## EXERCISE OBJECTIVE
Rewrite the material below with "highest" swapped for "greatest" and nothing else changed. Omit the pictures.
----- DATASET RECORDS -----
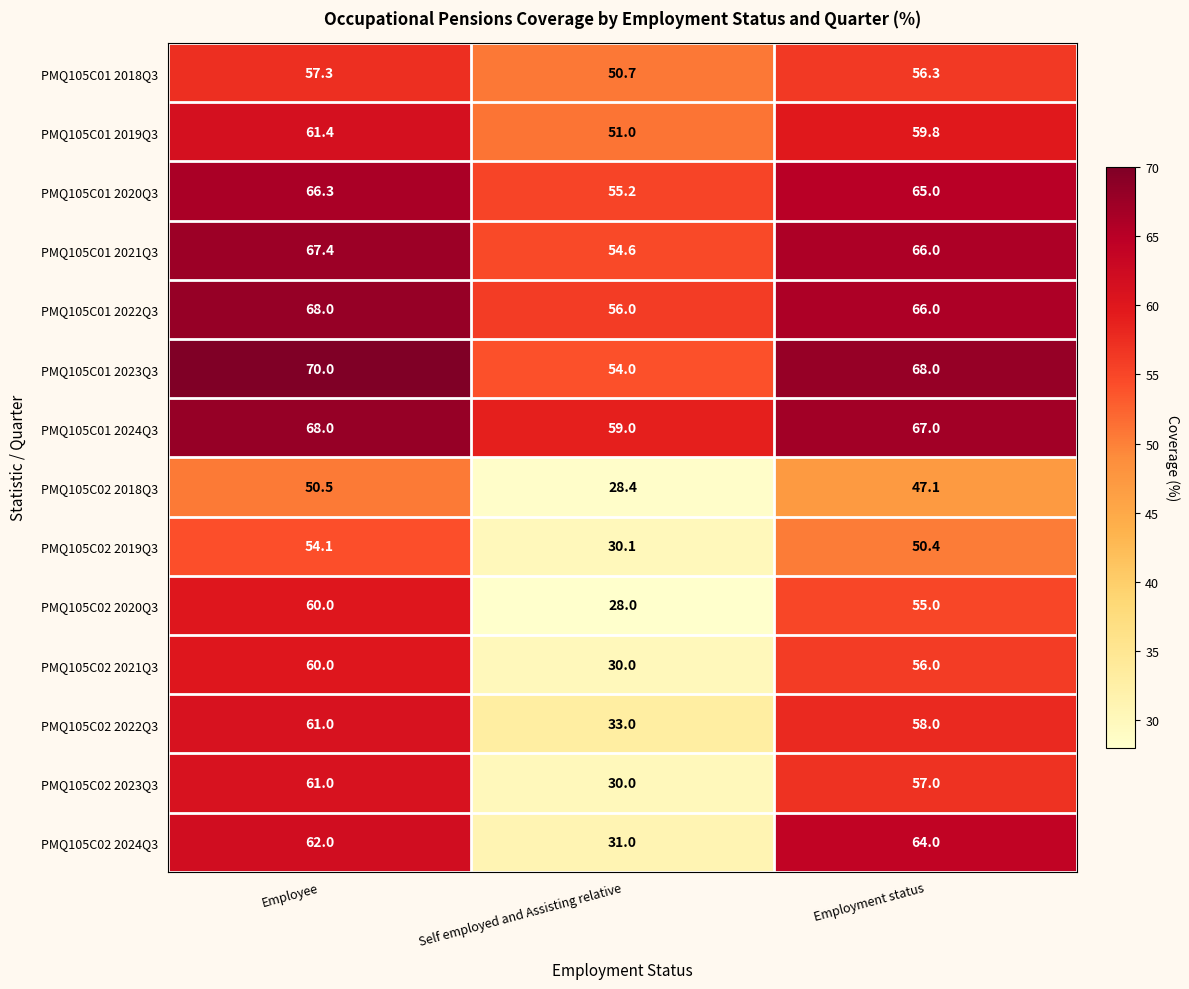

What is the total value across all series at Self employed and Assisting relative?

591.0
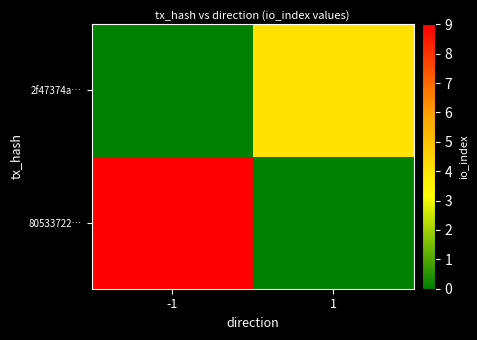

What is the difference between the highest and lowest values at -1?

9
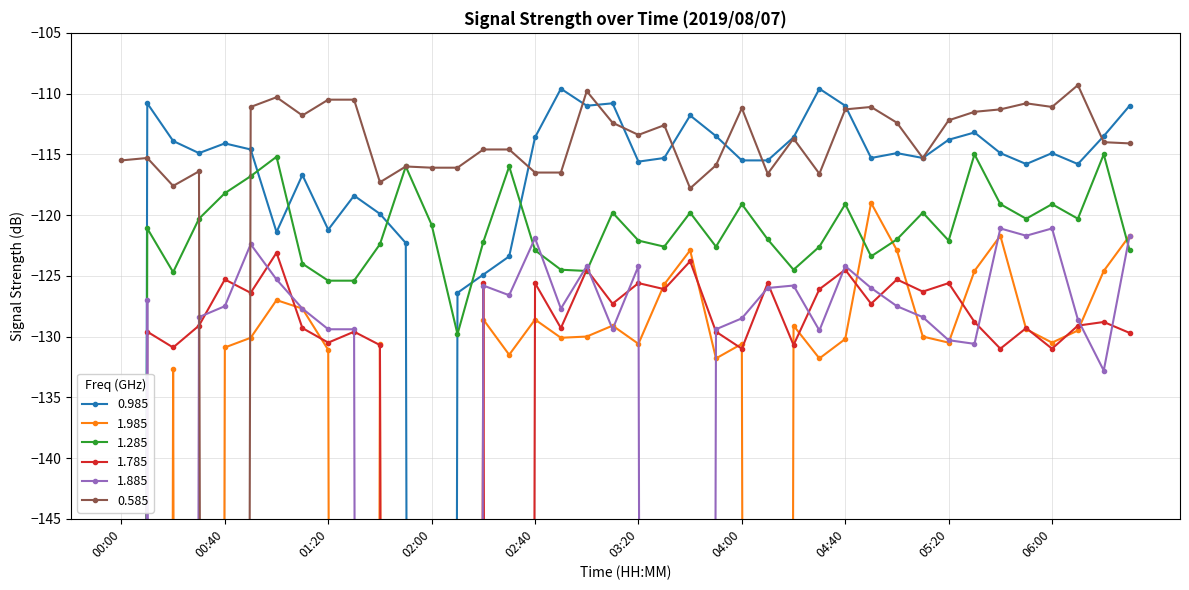

Which has a higher value, 04:00 or 00:00?

04:00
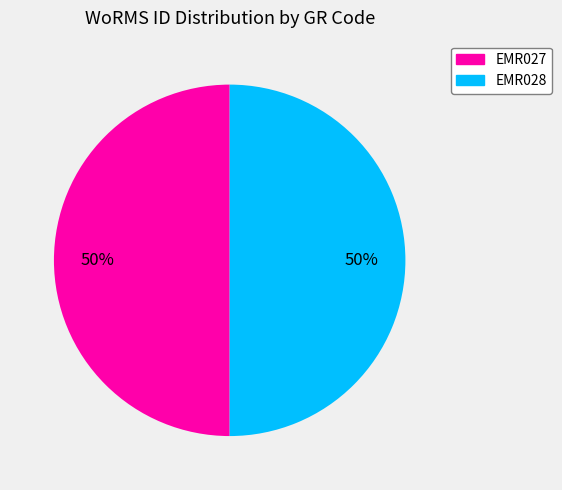

To the nearest percent, what portion does EMR027 represent?

50%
-----
## EXERCISE RESULT
What is the total value across all series at Self employed and Assisting relative?

591.0

What is the difference between the greatest and lowest values at -1?

9

Which has a higher value, 04:00 or 00:00?

04:00

To the nearest percent, what portion does EMR027 represent?

50%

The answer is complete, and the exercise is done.